With critical perspective, I mean the perspective of critical theory, which is characterized in  [InformationArts] as the discipline(s) that

critical theory

attempt(s) to link the arts, literature, media studies, politics, sociology, antropology, philosophy and technology in an interdisciplinary search for relevant concepts and frameworks with which to understand the current world.

Often the findings of (researches from) critical theory may sound poetic in themselves, for example, quoting Lev Manovich's Labor of Vision from  [InformationArts]:

contemporary perception(s)

... in the contemporary world, the perceptual task has changed, in both leisure and work, to monitor data displays, ready for events.

Nevertheless, such statements indicate how much the current (ICT & media) developments affect our lives, and even touch upon epistemological issues questioning what is our reality. See section 11.3 for more on this topic.

A more direct and perhaps sobering analysis is given in Richard barbrook's and Andy cameron's essay The Californian Dream which according to  [InformationArts] states:

californian dream(s)

... the new faith has emerged from a bizarre fusion of the cultural bohemianism of San Francisco with the high-tech industries of Silocon Valley...

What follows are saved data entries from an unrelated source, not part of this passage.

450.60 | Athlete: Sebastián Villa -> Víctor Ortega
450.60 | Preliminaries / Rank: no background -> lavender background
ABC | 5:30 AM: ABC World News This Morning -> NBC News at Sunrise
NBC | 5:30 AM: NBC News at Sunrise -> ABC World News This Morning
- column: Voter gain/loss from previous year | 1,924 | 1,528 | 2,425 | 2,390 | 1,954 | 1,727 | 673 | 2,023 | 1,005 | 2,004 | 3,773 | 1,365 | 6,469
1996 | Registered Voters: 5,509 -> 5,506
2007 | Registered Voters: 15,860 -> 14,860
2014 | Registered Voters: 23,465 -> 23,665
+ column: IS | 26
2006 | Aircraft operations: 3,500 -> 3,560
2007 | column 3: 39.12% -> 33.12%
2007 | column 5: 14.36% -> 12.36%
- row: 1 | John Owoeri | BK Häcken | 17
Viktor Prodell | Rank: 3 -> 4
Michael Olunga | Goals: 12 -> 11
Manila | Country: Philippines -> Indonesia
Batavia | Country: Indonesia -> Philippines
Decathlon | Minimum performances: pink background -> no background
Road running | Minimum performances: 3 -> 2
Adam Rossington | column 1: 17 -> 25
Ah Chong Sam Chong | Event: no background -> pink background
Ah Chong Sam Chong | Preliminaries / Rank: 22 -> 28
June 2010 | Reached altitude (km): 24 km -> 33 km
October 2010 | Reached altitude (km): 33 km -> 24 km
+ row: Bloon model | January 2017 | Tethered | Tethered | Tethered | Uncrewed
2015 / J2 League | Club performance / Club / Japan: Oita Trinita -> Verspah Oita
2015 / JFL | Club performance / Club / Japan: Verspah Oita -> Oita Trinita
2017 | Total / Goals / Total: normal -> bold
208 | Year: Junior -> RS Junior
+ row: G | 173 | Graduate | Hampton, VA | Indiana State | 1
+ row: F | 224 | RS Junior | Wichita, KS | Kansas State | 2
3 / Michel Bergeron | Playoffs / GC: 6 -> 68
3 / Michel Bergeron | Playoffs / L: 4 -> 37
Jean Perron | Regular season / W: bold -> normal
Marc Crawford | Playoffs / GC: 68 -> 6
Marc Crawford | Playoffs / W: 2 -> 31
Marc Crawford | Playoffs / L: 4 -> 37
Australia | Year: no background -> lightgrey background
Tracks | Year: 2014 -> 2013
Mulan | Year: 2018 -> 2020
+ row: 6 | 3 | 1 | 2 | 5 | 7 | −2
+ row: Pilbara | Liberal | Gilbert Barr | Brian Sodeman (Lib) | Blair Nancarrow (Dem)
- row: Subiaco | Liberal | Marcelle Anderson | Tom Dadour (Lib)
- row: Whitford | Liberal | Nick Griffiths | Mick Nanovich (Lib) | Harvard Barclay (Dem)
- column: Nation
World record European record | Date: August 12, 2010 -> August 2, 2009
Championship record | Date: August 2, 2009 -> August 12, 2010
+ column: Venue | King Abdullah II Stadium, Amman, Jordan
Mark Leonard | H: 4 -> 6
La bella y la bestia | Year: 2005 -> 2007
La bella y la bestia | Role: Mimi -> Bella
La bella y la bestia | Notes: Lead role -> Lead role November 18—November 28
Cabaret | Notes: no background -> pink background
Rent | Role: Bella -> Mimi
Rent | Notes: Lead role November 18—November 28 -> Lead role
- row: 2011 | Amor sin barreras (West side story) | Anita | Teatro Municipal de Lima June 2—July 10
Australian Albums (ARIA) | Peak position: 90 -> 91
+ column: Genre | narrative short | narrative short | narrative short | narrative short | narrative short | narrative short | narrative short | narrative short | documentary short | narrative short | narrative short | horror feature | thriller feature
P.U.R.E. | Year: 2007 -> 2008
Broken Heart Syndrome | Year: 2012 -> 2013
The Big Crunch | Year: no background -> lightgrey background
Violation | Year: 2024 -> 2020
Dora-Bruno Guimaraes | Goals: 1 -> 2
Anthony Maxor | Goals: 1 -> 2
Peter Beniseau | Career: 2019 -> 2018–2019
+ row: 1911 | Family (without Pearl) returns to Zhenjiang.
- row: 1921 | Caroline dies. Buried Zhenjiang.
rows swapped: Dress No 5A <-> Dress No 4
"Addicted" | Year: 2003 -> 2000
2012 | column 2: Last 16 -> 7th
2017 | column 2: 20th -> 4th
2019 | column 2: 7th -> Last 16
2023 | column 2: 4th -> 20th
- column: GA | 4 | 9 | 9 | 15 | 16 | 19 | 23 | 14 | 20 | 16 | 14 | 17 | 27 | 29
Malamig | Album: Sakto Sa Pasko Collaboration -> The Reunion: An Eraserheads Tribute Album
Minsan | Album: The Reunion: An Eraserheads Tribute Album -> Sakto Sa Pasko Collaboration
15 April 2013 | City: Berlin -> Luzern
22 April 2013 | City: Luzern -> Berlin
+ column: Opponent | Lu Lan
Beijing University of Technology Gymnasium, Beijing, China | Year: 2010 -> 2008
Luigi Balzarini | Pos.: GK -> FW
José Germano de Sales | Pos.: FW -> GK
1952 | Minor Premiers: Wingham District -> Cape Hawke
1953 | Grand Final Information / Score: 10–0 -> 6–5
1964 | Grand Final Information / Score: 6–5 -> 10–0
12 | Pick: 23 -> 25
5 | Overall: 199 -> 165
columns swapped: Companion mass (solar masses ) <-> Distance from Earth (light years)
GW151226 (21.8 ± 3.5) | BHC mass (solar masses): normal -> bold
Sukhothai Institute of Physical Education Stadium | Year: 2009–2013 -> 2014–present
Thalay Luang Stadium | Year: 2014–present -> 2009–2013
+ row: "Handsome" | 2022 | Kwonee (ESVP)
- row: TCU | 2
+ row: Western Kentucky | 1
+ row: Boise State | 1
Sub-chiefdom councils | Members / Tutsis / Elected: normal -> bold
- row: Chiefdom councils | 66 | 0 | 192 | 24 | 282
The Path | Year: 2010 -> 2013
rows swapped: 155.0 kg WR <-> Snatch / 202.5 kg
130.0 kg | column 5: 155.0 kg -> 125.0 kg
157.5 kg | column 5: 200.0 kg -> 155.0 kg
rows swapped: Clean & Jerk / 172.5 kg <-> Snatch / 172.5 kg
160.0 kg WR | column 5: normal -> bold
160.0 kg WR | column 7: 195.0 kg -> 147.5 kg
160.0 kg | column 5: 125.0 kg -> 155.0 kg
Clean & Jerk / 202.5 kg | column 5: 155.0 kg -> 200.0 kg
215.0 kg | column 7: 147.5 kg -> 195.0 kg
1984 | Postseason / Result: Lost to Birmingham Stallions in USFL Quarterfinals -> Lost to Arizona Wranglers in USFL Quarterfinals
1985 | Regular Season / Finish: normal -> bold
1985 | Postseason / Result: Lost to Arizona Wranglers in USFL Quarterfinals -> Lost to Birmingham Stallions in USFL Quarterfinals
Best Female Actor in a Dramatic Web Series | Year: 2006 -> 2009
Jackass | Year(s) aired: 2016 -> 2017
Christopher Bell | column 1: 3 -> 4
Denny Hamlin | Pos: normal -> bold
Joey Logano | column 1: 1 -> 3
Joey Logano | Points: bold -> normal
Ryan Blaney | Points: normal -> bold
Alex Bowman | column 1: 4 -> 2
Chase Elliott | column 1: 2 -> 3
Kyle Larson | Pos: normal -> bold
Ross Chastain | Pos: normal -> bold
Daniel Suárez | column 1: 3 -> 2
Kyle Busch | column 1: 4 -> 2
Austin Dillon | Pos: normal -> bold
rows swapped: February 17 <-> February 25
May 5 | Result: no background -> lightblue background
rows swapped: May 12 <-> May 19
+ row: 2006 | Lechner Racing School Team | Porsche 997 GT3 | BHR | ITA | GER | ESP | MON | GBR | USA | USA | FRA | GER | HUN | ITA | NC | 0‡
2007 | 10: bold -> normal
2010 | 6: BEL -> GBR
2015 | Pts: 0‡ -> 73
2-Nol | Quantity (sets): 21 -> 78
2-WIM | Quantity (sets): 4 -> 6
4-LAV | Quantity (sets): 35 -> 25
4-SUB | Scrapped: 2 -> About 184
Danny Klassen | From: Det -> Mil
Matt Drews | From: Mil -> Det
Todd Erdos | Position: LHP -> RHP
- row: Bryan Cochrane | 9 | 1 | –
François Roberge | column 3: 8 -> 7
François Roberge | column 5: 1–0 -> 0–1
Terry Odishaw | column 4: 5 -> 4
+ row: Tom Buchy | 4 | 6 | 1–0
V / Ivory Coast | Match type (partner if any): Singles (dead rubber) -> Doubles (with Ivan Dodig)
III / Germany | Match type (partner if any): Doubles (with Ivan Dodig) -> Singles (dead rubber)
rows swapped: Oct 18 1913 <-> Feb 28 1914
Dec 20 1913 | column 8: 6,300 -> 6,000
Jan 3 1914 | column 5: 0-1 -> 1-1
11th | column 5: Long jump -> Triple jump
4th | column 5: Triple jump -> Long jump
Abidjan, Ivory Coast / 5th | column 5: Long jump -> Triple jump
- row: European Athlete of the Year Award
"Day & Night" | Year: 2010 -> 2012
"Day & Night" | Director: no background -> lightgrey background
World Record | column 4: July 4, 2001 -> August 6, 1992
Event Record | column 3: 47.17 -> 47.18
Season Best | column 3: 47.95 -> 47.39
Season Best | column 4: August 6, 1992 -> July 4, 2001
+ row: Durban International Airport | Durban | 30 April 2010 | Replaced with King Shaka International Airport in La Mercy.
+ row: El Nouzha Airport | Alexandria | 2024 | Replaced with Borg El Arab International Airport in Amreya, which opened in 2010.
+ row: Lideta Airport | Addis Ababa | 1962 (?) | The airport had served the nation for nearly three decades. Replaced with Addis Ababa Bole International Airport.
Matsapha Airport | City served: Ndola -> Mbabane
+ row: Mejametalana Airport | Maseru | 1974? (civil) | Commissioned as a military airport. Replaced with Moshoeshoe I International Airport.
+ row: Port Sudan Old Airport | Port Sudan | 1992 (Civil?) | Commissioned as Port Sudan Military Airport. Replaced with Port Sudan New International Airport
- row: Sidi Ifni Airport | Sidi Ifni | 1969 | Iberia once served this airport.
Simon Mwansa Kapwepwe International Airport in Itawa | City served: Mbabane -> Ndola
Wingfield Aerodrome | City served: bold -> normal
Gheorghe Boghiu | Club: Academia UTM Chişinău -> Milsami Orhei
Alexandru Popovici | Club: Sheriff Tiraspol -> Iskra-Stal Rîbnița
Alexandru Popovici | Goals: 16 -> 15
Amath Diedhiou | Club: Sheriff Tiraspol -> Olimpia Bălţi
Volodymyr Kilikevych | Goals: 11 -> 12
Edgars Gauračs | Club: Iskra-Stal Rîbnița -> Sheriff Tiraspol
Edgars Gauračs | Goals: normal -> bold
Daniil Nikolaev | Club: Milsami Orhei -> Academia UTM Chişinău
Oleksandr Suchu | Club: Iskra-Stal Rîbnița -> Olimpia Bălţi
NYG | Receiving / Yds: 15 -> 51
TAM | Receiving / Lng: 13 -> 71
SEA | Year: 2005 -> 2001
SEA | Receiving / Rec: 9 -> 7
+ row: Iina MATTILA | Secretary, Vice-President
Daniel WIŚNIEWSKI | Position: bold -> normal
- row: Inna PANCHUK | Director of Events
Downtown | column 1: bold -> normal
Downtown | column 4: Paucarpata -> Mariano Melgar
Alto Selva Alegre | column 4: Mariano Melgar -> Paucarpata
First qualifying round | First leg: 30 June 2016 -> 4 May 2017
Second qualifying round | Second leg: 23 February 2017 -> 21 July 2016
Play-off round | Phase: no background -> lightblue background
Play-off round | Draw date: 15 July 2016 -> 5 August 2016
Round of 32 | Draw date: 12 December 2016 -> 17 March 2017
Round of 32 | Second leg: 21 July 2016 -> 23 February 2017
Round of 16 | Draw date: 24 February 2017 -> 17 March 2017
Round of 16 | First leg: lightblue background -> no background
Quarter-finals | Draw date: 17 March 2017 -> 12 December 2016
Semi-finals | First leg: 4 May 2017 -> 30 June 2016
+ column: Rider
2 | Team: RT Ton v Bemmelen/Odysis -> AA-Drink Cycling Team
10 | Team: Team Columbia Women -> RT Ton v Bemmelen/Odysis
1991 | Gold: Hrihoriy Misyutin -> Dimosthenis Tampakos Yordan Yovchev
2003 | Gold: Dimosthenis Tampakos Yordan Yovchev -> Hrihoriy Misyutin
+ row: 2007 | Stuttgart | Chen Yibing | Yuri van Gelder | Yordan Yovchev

and, to further de-construct the digital utopianism:

... the californian ideology promiscuously combines the freewheeling spirit of the hippies and the entrepeneurial zeal of of the yuppies

Now you may find the implied accusation of american imperialism exaggerated, but still, as testified by recent attempts to give the creative industry in the Amsterdam area a push, the bay area (San Francisco and Silicon Valley) still play a leading role and act as model for the combination of creativity, innovation and entrepeneurship around the world!. Another implication is also worthwhile to consider, since it seems to directly affect our personal life, as members of the digital class. As phrased in  [InformationArts]:

digital class

... the shadow side of the digital class's freedom and individuality is a lack of connection ... and an unrealized acceptance of work as the main life value.

In the light of these remarks it is doubtful whether it is really such a privilige to belong to the digital class and/or to work in the new media or creative industry. That is a matter of personal choice, I would see, and I can only encourage anyone to get (academic) training and pursue a career in this area. After all, that is my living!

In the line of critical theory, it is at this moment appropriate to look at another quote, again taken from  [InformationArts], a quote that exemplifies cyberfeminist critique;


... empowerment of women in the field of new electronic media can only result from the demystification of technology and the appropriation of access to (these) tools.

However, it would be fundamentally wrong, in my opinion, not to extend this emancipatoric advice to both genders, of all cultures. Access to tools and de-mystification of technology seems to be benifial for all, and possibly the only way to survive in our (information) society that is increasingly being dominated by (digital) culture. Or was it lack of culture?